### [Stated problem]
According to the DSB meeting statements, how many varieties of biotech maize did the EU approve in the last several weeks?

### [Page text]
Statements by the U.S. at the December 21, 2009 DSB Meeting

WTO-DSBGeneva,
December 21, 2009

1. SURVEILLANCE OF IMPLEMENTATION OF RECOMMENDATIONS ADOPTED BY THE DSB

A. UNITED STATES SECTION 211 OMNIBUS APPROPRIATIONS ACT OF 1998: STATUS REPORT BY THE UNITED STATES (WT/DS176/11/ADD.85)

• Mr. Chairman, the United States provided a status report in this dispute on December 10, 2009, in accordance with Article 21.6 of the DSU.

• As noted in that status report, a number of legislative proposals that would implement the DSB’s recommendations and rulings in this dispute have been introduced in the current Congress, which convened in January.

• The U.S. Administration is working with Congress to implement the DSB’s recommendations and rulings.

B. UNITED STATES ANTI DUMPING MEASURES ON CERTAIN HOT ROLLED STEEL PRODUCTS FROM JAPAN: STATUS REPORT BY THE UNITED STATES (WT/DS184/15/ADD.85)

• The United States provided a status report in this dispute on December 10, 2009, in accordance with Article 21.6 of the DSU.

• As of November 23, 2002, the U.S. authorities had addressed the DSB’s recommendations and rulings with respect to the calculation of antidumping margins in the hot-rolled steel antidumping investigation at issue in this dispute. Details are provided in the document numbered WT/DS184/15/ADD.3.

• With respect to the recommendations and rulings of the DSB that were not already addressed by the U.S. authorities by November 23, 2002, the U.S. Administration will work with the U.S. Congress with respect to appropriate statutory measures that would resolve this matter.

C. UNITED STATES SECTION 110(5) OF THE US COPYRIGHT ACT: STATUS REPORT BY THE UNITED STATES (WT/DS160/24/ADD.60)

• The United States provided a status report in this dispute on December 10, 2009, in accordance with Article 21.6 of the DSU.
• The U.S. Administration will continue to confer with the European Union, and to work closely with the U.S. Congress, in order to reach a mutually satisfactory resolution of this matter

D. EUROPEAN COMMUNITIES MEASURES AFFECTING THE APPROVAL AND MARKETING OF BIOTECH PRODUCTS: STATUS REPORT BY THE EUROPEAN UNION (WT/DS291/37/ADD.23 WT/DS293/31/ADD.23)

• The United States thanks the EU for its status report and its statement today.
• The United States recalls its concerns about the large number of biotech products backed up in the EU approval system. Approximately twice as many biotech products are awaiting approval now compared to the number at the time this dispute was initiated in 2003. The EU’s failure to move forward in a timely manner on these applications for approval has the practical effect of imposing an import ban on important U.S. agricultural products.
• In the last several weeks, the EU has finally approved four varieties of biotech maize. These approvals, however, represent only a small fraction of the total backlog of pending applications.
• At this meeting, the United States would like to return to another of its serious concerns with the EU’s biotech approval process. Namely, individual EU member States continue to ban certain biotech products even after those products have received EU-wide approval.
• The United States recalls that the Dispute Settlement Body found that bans adopted by six EU member States on products approved at the EU level were in breach of the EU’s obligations under the SPS Agreement.
• Almost two years after the end of the reasonable period of time for compliance in this dispute, the EU has yet to remove these member State bans in their entirety.

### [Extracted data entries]
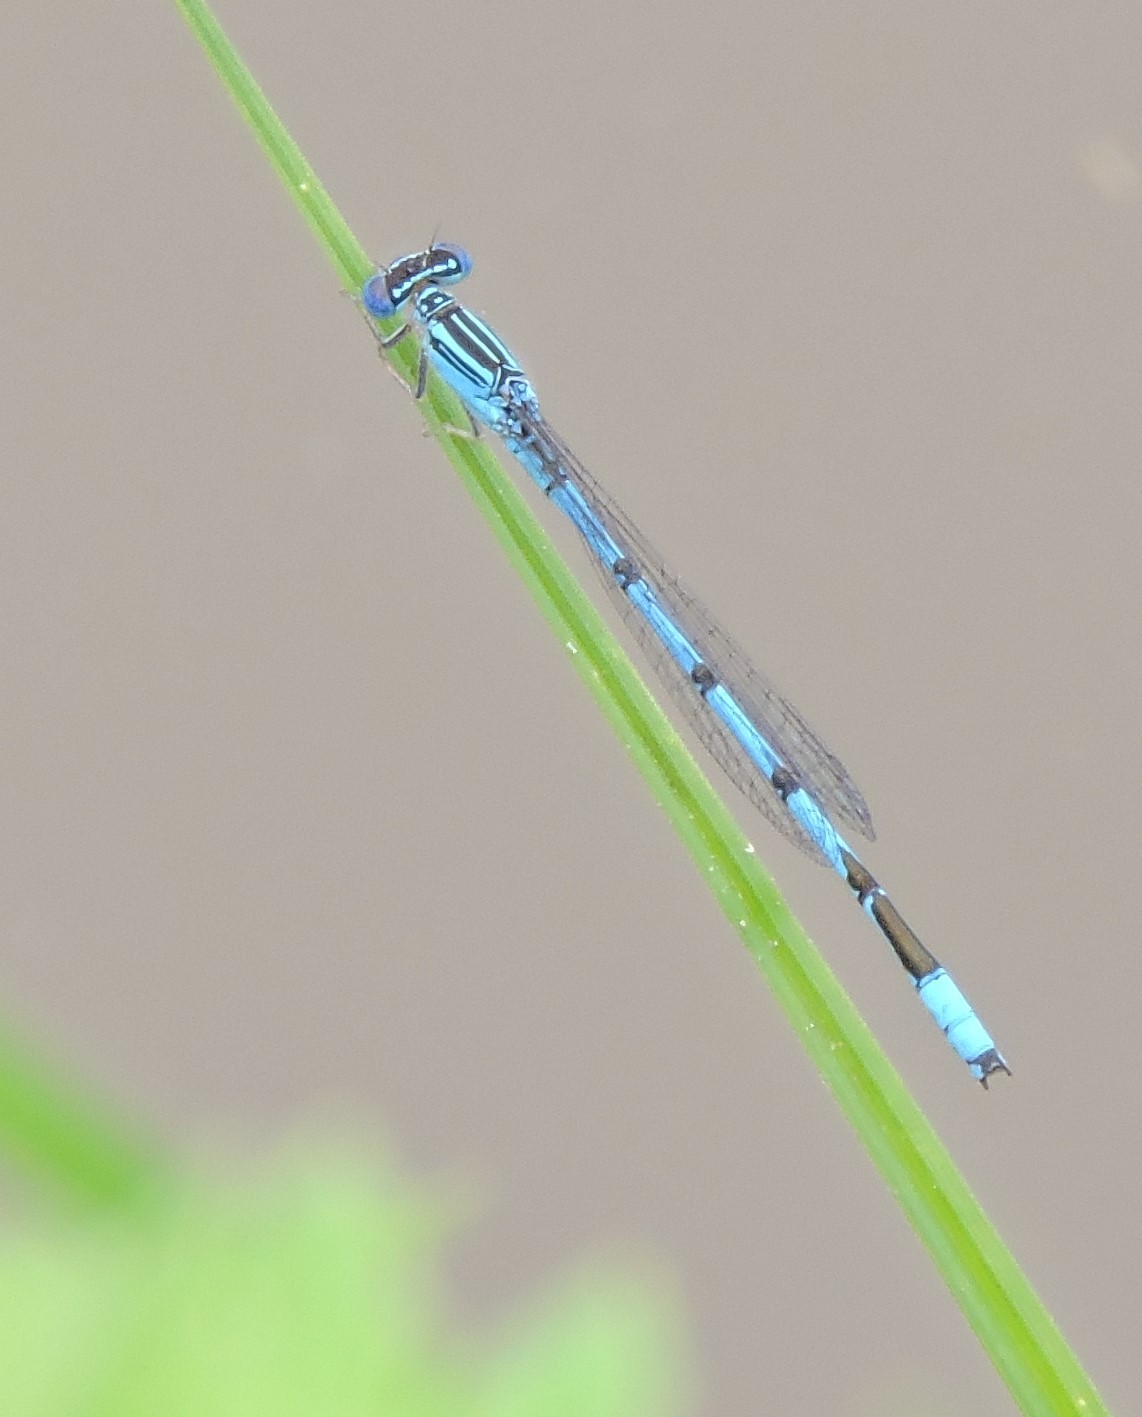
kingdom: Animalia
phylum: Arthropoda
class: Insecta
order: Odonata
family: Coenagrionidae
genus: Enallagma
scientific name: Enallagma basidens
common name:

### [Answer to this problem]
Four